Klaas Priega tells the story of the man who cursed the wind at Vanwyksvlei.
The Man Who Cursed the Wind and Other Stories from the Karoo by José Manuel de Prada-Samper (African Sun Press).
One of my favourite South African books is Specimens of Bushman Folklore by Wilhelm Bleek and Lucy Lloyd. Published a little over 100 years ago, Specimens is a delightful collection of stories narrated to Bleek and Lloyd by former Bushmen prisoners in Cape Town in the late 1880s.
But, as enchanting as the stories are, there is something that always stops me when I open the book. It is written in two languages, side by side, /Xam on the left and English on the right. To be able to collect the stories of //Kabbo, Dia!kwain and others, linguist Bleek and his sister-in-law Lloyd first had to devise a system to write /Xam, including its complexity of clicks.
But it is extraordinary that the /Xam text came to be included in Specimens. There were never more than three people who could read /Xam: Bleek, Lloyd and Dorothea Bleek, Wilhelm’s daughter.
I asked José Manuel de Prada-Samper, the author of the recently published The Man Who Cursed the Wind and Other Stories from the Karoo, about this. He confirmed that Dorothea is known to have been able to read /Xam as she translated some of Lloyd’s notes in /Xam into English.
De Prada-Samper and I were drawn, albeit at different times, to the Bitterpits, somewhat south of Kenhardt in one of the harshest parts of the Karoo, a landscape already defined by harshness. Here //Kabbo, Bleek and Lloyd’s principal interlocutor, had grown up, collected and told his stories.
José Manuel de Prada-Samper. (Joaquín de Prada)

■ **Work item**
Reproduce the article above about The Man Who Cursed the Wind in full, word for word.

■ **Data**

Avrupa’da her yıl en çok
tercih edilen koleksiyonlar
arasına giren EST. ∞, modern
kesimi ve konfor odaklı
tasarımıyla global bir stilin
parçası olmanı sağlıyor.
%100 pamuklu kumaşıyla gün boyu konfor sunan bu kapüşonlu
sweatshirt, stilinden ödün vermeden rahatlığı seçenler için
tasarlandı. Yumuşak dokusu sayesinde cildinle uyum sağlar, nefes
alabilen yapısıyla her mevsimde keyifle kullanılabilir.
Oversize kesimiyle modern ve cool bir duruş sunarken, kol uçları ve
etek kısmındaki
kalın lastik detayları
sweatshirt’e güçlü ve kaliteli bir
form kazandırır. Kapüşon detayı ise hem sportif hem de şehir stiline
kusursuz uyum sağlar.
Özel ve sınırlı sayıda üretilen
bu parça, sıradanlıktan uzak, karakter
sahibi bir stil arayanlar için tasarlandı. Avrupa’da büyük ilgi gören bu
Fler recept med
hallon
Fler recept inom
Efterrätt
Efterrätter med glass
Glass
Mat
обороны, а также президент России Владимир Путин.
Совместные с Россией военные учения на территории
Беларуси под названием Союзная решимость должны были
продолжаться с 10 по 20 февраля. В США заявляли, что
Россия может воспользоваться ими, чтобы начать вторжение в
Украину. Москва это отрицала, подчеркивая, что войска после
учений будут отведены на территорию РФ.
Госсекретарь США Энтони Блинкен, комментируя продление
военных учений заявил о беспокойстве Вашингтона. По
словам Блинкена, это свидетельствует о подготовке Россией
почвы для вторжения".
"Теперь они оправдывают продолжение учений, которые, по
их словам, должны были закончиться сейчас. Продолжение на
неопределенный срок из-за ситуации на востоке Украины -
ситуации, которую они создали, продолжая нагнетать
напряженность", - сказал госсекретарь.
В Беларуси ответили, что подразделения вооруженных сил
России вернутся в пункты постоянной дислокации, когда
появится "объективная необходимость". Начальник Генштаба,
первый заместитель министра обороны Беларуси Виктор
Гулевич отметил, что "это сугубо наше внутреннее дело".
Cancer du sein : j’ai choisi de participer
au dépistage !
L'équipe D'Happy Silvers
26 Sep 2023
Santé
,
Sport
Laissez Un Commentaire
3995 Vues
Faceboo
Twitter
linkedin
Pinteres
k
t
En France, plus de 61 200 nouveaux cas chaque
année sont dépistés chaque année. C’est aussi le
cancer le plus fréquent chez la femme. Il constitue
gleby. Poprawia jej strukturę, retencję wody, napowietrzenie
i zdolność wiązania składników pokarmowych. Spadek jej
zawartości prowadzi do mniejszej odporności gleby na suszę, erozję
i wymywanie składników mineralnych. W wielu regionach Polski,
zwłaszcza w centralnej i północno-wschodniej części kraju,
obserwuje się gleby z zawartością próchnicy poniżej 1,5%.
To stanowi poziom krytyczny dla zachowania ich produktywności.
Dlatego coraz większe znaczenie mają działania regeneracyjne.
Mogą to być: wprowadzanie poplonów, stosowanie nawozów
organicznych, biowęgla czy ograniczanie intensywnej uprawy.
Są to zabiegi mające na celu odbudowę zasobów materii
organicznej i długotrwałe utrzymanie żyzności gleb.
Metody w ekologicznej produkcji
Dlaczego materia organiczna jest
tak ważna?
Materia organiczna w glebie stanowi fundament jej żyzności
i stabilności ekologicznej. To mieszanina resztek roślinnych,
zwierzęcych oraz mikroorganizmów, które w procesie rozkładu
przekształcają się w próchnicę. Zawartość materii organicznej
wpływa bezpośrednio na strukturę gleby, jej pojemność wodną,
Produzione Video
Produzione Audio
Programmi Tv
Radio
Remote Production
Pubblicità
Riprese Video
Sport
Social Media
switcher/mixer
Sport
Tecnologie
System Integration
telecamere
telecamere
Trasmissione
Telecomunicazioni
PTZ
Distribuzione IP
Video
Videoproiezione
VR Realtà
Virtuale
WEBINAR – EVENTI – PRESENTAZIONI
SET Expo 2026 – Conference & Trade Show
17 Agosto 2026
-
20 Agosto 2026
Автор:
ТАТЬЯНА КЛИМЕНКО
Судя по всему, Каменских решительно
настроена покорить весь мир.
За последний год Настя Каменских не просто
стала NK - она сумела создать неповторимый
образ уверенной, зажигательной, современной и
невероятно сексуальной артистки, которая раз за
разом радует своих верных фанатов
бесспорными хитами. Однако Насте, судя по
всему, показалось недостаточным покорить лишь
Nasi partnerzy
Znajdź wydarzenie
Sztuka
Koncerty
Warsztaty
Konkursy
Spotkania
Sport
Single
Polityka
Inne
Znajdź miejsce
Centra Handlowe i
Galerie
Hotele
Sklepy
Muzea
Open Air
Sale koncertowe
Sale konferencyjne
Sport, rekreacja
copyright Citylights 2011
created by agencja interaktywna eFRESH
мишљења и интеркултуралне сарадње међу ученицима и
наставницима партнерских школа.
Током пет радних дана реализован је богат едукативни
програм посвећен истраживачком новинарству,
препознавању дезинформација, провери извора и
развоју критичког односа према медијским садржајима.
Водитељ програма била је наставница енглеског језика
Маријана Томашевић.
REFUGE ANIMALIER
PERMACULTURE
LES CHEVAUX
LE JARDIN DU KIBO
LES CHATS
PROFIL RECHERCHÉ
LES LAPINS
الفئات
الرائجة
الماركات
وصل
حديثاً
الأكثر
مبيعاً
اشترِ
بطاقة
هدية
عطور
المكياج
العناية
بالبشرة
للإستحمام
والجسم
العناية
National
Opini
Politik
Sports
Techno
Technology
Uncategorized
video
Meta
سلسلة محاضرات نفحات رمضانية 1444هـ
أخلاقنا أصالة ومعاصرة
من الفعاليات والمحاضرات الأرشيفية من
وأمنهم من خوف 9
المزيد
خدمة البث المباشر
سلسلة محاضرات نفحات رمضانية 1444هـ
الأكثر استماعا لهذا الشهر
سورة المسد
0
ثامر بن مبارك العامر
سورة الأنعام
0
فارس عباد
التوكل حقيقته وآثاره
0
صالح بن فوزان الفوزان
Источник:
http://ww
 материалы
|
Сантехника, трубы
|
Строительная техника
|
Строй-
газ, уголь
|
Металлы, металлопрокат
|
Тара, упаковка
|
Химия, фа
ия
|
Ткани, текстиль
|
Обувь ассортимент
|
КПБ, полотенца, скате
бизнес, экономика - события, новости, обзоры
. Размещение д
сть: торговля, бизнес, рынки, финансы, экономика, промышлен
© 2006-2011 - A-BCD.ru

■ **Expected output**
Klaas Priega tells the story of the man who cursed the wind at Vanwyksvlei.
The Man Who Cursed the Wind and Other Stories from the Karoo by José Manuel de Prada-Samper (African Sun Press).
One of my favourite South African books is Specimens of Bushman Folklore by Wilhelm Bleek and Lucy Lloyd. Published a little over 100 years ago, Specimens is a delightful collection of stories narrated to Bleek and Lloyd by former Bushmen prisoners in Cape Town in the late 1880s.
But, as enchanting as the stories are, there is something that always stops me when I open the book. It is written in two languages, side by side, /Xam on the left and English on the right. To be able to collect the stories of //Kabbo, Dia!kwain and others, linguist Bleek and his sister-in-law Lloyd first had to devise a system to write /Xam, including its complexity of clicks.
But it is extraordinary that the /Xam text came to be included in Specimens. There were never more than three people who could read /Xam: Bleek, Lloyd and Dorothea Bleek, Wilhelm’s daughter.
I asked José Manuel de Prada-Samper, the author of the recently published The Man Who Cursed the Wind and Other Stories from the Karoo, about this. He confirmed that Dorothea is known to have been able to read /Xam as she translated some of Lloyd’s notes in /Xam into English.
De Prada-Samper and I were drawn, albeit at different times, to the Bitterpits, somewhat south of Kenhardt in one of the harshest parts of the Karoo, a landscape already defined by harshness. Here //Kabbo, Bleek and Lloyd’s principal interlocutor, had grown up, collected and told his stories.
José Manuel de Prada-Samper. (Joaquín de Prada)